• [Work to complete]: Reproduce the stretch of the passage on bipolar disorder from "Some Facts Regarding" through "an inflammatory etiology.", substituting "eczema" for "asthma".

FACTS ABOUT BIPOLAR AFFECTIVE DISORDER (BPAD)
By Saima Bano, Clinical Psychologist
Previously known as Manic Depression, Bipolar Disorder is a mental health illness that manifests in significant mood swings, including emotional highs (hypomania or mania), and lows (depression). It is a long-term, complex mood disorder. It is a significant factor in disability globally. When a person experiences depression, he/she could feel sad or hopeless and stop enjoying or being interested in most activities. While on the contrary when a person experiences mania or hypomania, he/she can feel ecstatic, energized, or particularly irritable. These mood swings can affect a variety of things, including behavior, activity, sleep, perception, energy, and the ability to concentrate.
Some Facts Regarding BPAD
1. It is a common disorder as, every year between 0.5 and 21 per 1000 Indians are affected by bipolar disorder, which often first appears between the age range of 20 and 30 and there is no one known cause of the bipolar disorder, according to researchers. Currently, they think many things can cause the initial bipolar disorder episode or raise the chance of getting it:
- The presence of a first-degree relative with bipolar disorder, such as a sibling or parent
- Times of severe stress, such as those following a loved one’s passing, emotional abuse as a child, or any terrible experience
- The average levels or activity of several chemical signals in the brain have been found to vary slightly according to research.
- Irritable bowel syndrome and asthma are two examples of medical comorbidities that may indicate that the two conditions have an inflammatory etiology.
- Alcohol and drug abuse.
2. There are different forms of bipolar disorder these are:
- Bipolar I (there is at least one manic episode).
- Bipolar II (there is at least one hypomanic episode).
- Cyclothymic Disorder (Hypomanic and depressed symptoms cycle rapidly).
- Bipolar and related disorders are caused by drugs or alcohol.
3. Bipolar is more than just being moody, mood swings or moodiness are very different from the dramatic highs and lows of bipolar illness. Bipolar disorder patients go through drastic variations in their level of energy, activity, and sleep. Extreme highs and lows are experienced by those who have bipolar disorder, but these are substantially different from the mood swings that all encounter. Bipolar disorder is not indicated by waking up joyful, feeling worn out and grumpy by lunchtime, and then feeling happy once again after a nice evening. It makes no difference how frequently this occurs to you. Manic/hypomanic symptoms must last for several days in succession, not just a few hours, to qualify for a diagnosis of rapid-cycling bipolar disorder. The symptoms of Bipolar disorder include tremendous highs and lows that frequently arise out of context and linger for lengthy periods. Hospitalizations are frequently necessary because of this experience, which can be crippling.

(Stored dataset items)
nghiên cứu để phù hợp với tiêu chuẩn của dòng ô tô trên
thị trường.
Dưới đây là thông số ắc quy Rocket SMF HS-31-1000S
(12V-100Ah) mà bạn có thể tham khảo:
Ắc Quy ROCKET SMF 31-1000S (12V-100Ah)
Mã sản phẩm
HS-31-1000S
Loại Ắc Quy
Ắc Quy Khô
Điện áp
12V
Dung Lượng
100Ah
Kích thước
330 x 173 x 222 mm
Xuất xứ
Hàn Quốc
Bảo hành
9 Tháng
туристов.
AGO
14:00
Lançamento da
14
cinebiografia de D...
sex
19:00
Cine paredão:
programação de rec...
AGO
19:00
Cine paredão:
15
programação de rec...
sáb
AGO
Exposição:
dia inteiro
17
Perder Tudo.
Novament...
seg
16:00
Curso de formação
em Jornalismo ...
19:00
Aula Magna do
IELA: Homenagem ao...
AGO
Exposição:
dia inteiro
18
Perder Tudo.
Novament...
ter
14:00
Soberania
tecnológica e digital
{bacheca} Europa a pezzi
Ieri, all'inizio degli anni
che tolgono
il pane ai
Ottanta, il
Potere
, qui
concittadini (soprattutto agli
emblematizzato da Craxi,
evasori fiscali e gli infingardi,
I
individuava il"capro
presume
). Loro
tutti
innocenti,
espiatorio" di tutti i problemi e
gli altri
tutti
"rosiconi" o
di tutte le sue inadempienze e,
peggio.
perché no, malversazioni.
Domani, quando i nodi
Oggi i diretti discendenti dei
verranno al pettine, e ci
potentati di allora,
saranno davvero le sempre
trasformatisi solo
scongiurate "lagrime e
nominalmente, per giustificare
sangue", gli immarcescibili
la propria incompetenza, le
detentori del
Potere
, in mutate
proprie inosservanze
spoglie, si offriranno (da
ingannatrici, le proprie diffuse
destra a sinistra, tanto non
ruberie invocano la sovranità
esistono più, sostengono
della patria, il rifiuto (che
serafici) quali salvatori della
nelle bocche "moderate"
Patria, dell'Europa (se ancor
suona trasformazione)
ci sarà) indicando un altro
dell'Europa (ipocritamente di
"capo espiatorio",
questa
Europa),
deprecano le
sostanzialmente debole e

• [Reply]:
Some Facts Regarding BPAD
1. It is a common disorder as, every year between 0.5 and 21 per 1000 Indians are affected by bipolar disorder, which often first appears between the age range of 20 and 30 and there is no one known cause of the bipolar disorder, according to researchers. Currently, they think many things can cause the initial bipolar disorder episode or raise the chance of getting it:
- The presence of a first-degree relative with bipolar disorder, such as a sibling or parent
- Times of severe stress, such as those following a loved one’s passing, emotional abuse as a child, or any terrible experience
- The average levels or activity of several chemical signals in the brain have been found to vary slightly according to research.
- Irritable bowel syndrome and eczema are two examples of medical comorbidities that may indicate that the two conditions have an inflammatory etiology.